The errors appeared at (times are in CEST):

May 23 21:35:51
May 27 07:04:13
May 31 07:04:09
Jun 06 13:32:08
Jun 12 13:19:34
Jun 21 17:38:30
Jun 29 07:04:08
Jul 02 07:04:13
Jul 04 07:04:09
Jul 10 07:04:11

The time 07:04 is most critical but there's nothing unusual in the logs. The pulsar service is restarted by cron daily at 6:11. @mira-miracoli didn't find anything relevant in the mq.galaxyproject.eu logs.

Python packages versions:

amqp==5.1.1
bcrypt==4.0.1
bleach==6.0.0
boltons==23.0.0
certifi==2022.12.7
cffi==1.15.1
charset-normalizer==3.0.1
cryptography==39.0.1
docutils==0.19
galaxy-job-metrics==22.1.1
galaxy-objectstore==22.1.1
galaxy-tool-util==22.5.0.dev2
galaxy-util==22.5.0.dev2
idna==3.4
importlib-resources==5.12.0
kombu==5.2.4
lxml==4.9.2
MarkupSafe==2.1.2
packaging==21.3
paramiko==3.0.0
PasteDeploy==3.0.1
psutil==5.9.4
pulsar-app==0.15.2
pycparser==2.21
pycurl==7.45.2
pydantic==1.10.5
pydantic-tes==0.1.5
pylockfile==0.0.3.3
PyNaCl==1.5.0
pyparsing==3.0.9
PyYAML==6.0
repoze.lru==0.7
requests==2.28.2
Routes==2.5.1
six==1.16.0
sortedcontainers==2.4.0
typing_extensions==4.5.0
urllib3==1.26.14
vine==5.0.0
webencodings==0.5.1
WebOb==1.8.7
zipp==3.15.0
zipstream-new==1.1.8
cat-bro commented 1 year ago

We are seeing this too on Galaxy Australia, only since upgrading from 0.14.13 to 0.15.2 two weeks ago.

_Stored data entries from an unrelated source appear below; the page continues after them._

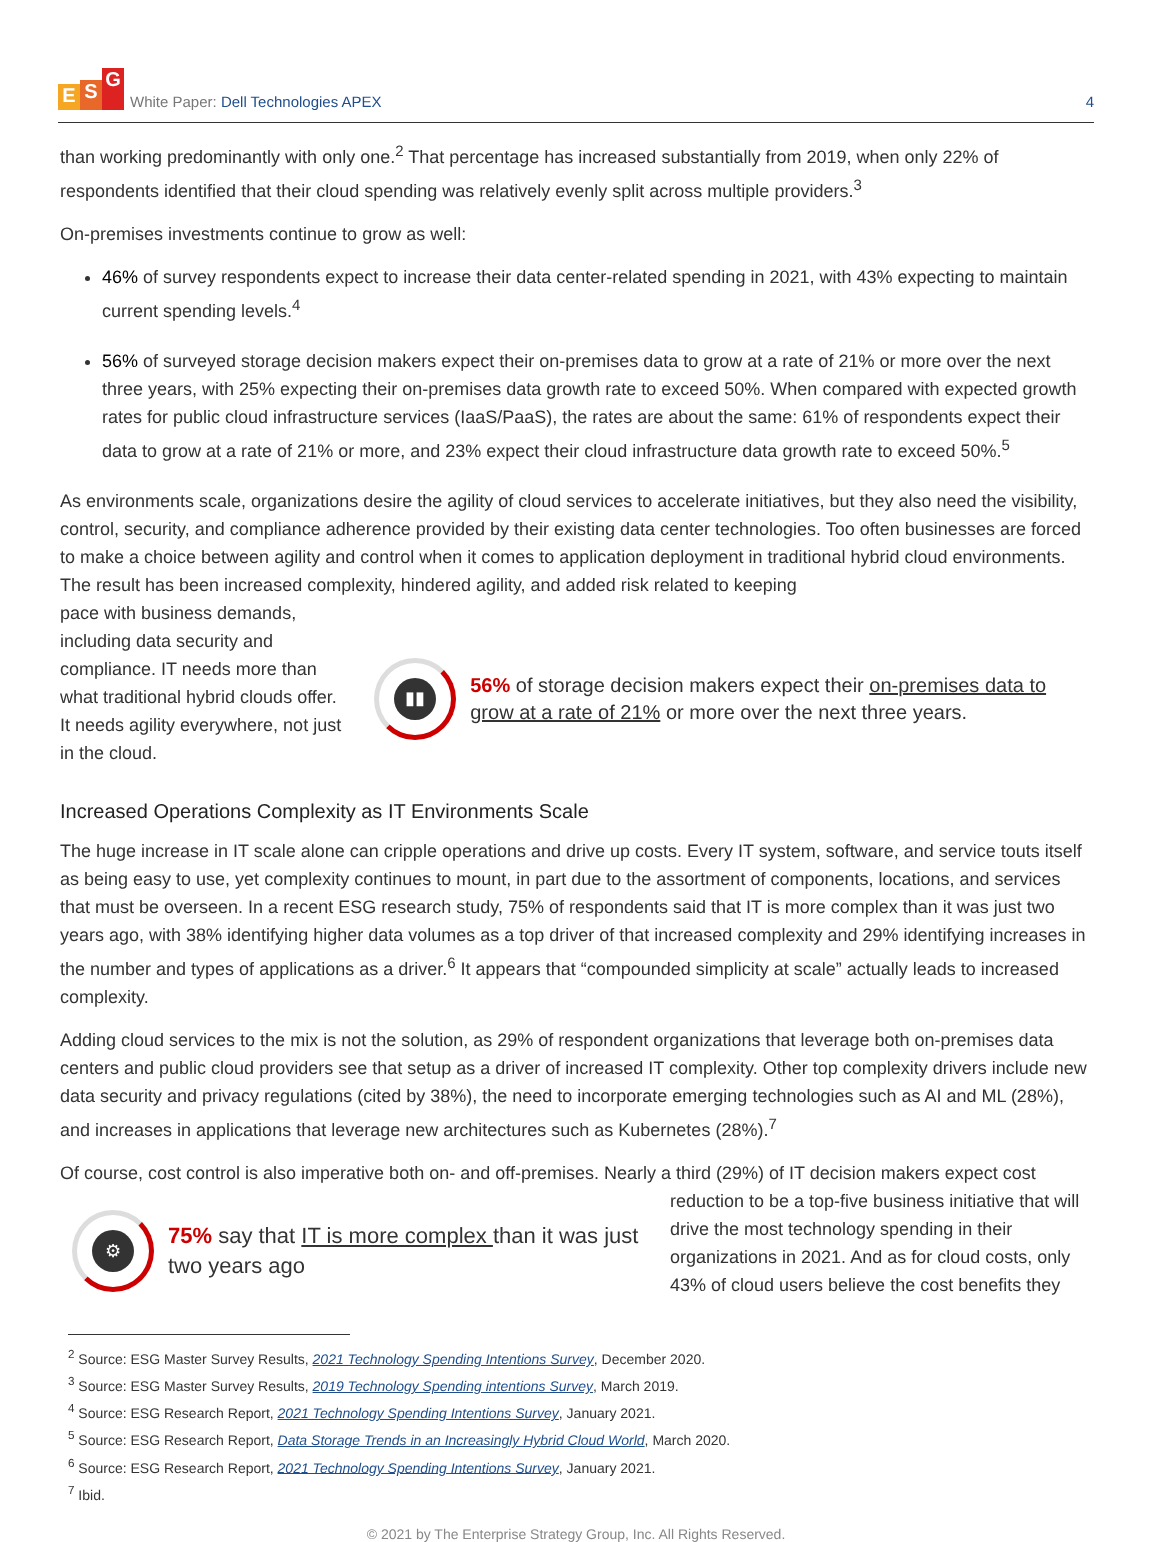E S G
White Paper: Dell Technologies APEX
4
than working predominantly with only one.<sup>2</sup> That percentage has increased substantially from 2019, when only 22% of respondents identified that their cloud spending was relatively evenly split across multiple providers.<sup>3</sup>
On-premises investments continue to grow as well:
46% of survey respondents expect to increase their data center-related spending in 2021, with 43% expecting to maintain current spending levels.<sup>4</sup>
56% of surveyed storage decision makers expect their on-premises data to grow at a rate of 21% or more over the next three years, with 25% expecting their on-premises data growth rate to exceed 50%. When compared with expected growth rates for public cloud infrastructure services (IaaS/PaaS), the rates are about the same: 61% of respondents expect their data to grow at a rate of 21% or more, and 23% expect their cloud infrastructure data growth rate to exceed 50%.<sup>5</sup>
As environments scale, organizations desire the agility of cloud services to accelerate initiatives, but they also need the visibility, control, security, and compliance adherence provided by their existing data center technologies. Too often businesses are forced to make a choice between agility and control when it comes to application deployment in traditional hybrid cloud environments. The result has been increased complexity, hindered agility, and added risk related to keeping
pace with business demands, including data security and compliance. IT needs more than what traditional hybrid clouds offer. It needs agility everywhere, not just in the cloud.
▮▮
56% of storage decision makers expect their on-premises data to grow at a rate of 21% or more over the next three years.
Increased Operations Complexity as IT Environments Scale
The huge increase in IT scale alone can cripple operations and drive up costs. Every IT system, software, and service touts itself as being easy to use, yet complexity continues to mount, in part due to the assortment of components, locations, and services that must be overseen. In a recent ESG research study, 75% of respondents said that IT is more complex than it was just two years ago, with 38% identifying higher data volumes as a top driver of that increased complexity and 29% identifying increases in the number and types of applications as a driver.<sup>6</sup> It appears that “compounded simplicity at scale” actually leads to increased complexity.
Adding cloud services to the mix is not the solution, as 29% of respondent organizations that leverage both on-premises data centers and public cloud providers see that setup as a driver of increased IT complexity. Other top complexity drivers include new data security and privacy regulations (cited by 38%), the need to incorporate emerging technologies such as AI and ML (28%), and increases in applications that leverage new architectures such as Kubernetes (28%).<sup>7</sup>
Of course, cost control is also imperative both on- and off-premises. Nearly a third (29%) of IT decision makers expect cost
⚙
75% say that IT is more complex than it was just two years ago
reduction to be a top-five business initiative that will drive the most technology spending in their organizations in 2021. And as for cloud costs, only 43% of cloud users believe the cost benefits they
<sup>2</sup> Source: ESG Master Survey Results, 2021 Technology Spending Intentions Survey, December 2020.
<sup>3</sup> Source: ESG Master Survey Results, 2019 Technology Spending intentions Survey, March 2019.
<sup>4</sup> Source: ESG Research Report, 2021 Technology Spending Intentions Survey, January 2021.
<sup>5</sup> Source: ESG Research Report, Data Storage Trends in an Increasingly Hybrid Cloud World, March 2020.
<sup>6</sup> Source: ESG Research Report, 2021 Technology Spending Intentions Survey, January 2021.
<sup>7</sup> Ibid.
© 2021 by The Enterprise Strategy Group, Inc. All Rights Reserved.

astalosj commented 1 year ago

Based on suggestion from @mira-miracoli I've downgraded pulsar to version 0.15.2.dev1. There were some consumer errors right after rebooting pulsar central manager (Jul 14) but since then there are no errors in the logs.

mvdbeek commented 1 year ago

There are no code changes between 0.15.2.dev1 and 0.15.2, the only difference is the update in the changelog. You can see this in https://github.com/galaxyproject/pulsar/compare/0.15.1...0.15.2

mvdbeek commented 1 year ago

@astalosj thanks for the report and the logs. This should be fixed in 0.15.3 released yesterday.

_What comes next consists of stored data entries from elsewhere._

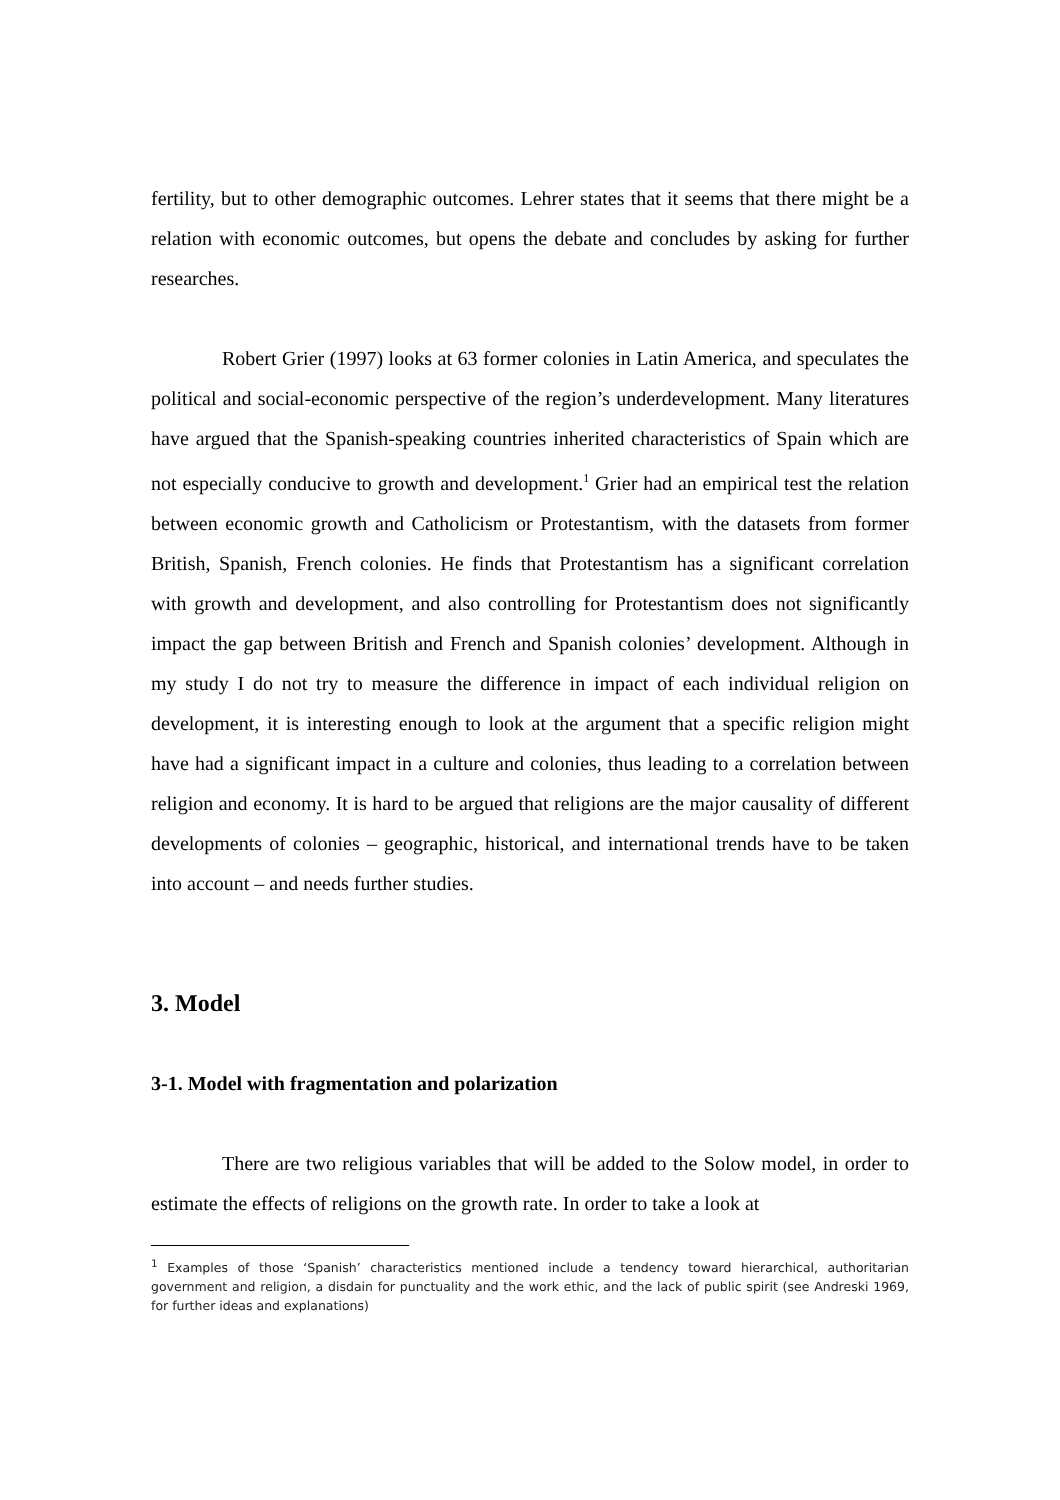fertility, but to other demographic outcomes. Lehrer states that it seems that there might be a relation with economic outcomes, but opens the debate and concludes by asking for further researches.
Robert Grier (1997) looks at 63 former colonies in Latin America, and speculates the political and social-economic perspective of the region’s underdevelopment. Many literatures have argued that the Spanish-speaking countries inherited characteristics of Spain which are not especially conducive to growth and development.<sup>1</sup> Grier had an empirical test the relation between economic growth and Catholicism or Protestantism, with the datasets from former British, Spanish, French colonies. He finds that Protestantism has a significant correlation with growth and development, and also controlling for Protestantism does not significantly impact the gap between British and French and Spanish colonies’ development. Although in my study I do not try to measure the difference in impact of each individual religion on development, it is interesting enough to look at the argument that a specific religion might have had a significant impact in a culture and colonies, thus leading to a correlation between religion and economy. It is hard to be argued that religions are the major causality of different developments of colonies – geographic, historical, and international trends have to be taken into account – and needs further studies.
3. Model
3-1. Model with fragmentation and polarization
There are two religious variables that will be added to the Solow model, in order to estimate the effects of religions on the growth rate. In order to take a look at
<sup>1</sup> Examples of those ‘Spanish’ characteristics mentioned include a tendency toward hierarchical, authoritarian government and religion, a disdain for punctuality and the work ethic, and the lack of public spirit (see Andreski 1969, for further ideas and explanations)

astalosj commented 1 year ago

Thanks, I've updated pulsar to 0.15.3.

astalosj commented 1 year ago

After update to 0.15.3 pulsar stopped publishing job results (after some time). According to the logs it sent job status updates to AMQ but Galaxy did not fetch them (there are 12 messages in pulsar_production__status_update queue for my vhost). Let me know if it might be related, or if I should fill it as separate issue.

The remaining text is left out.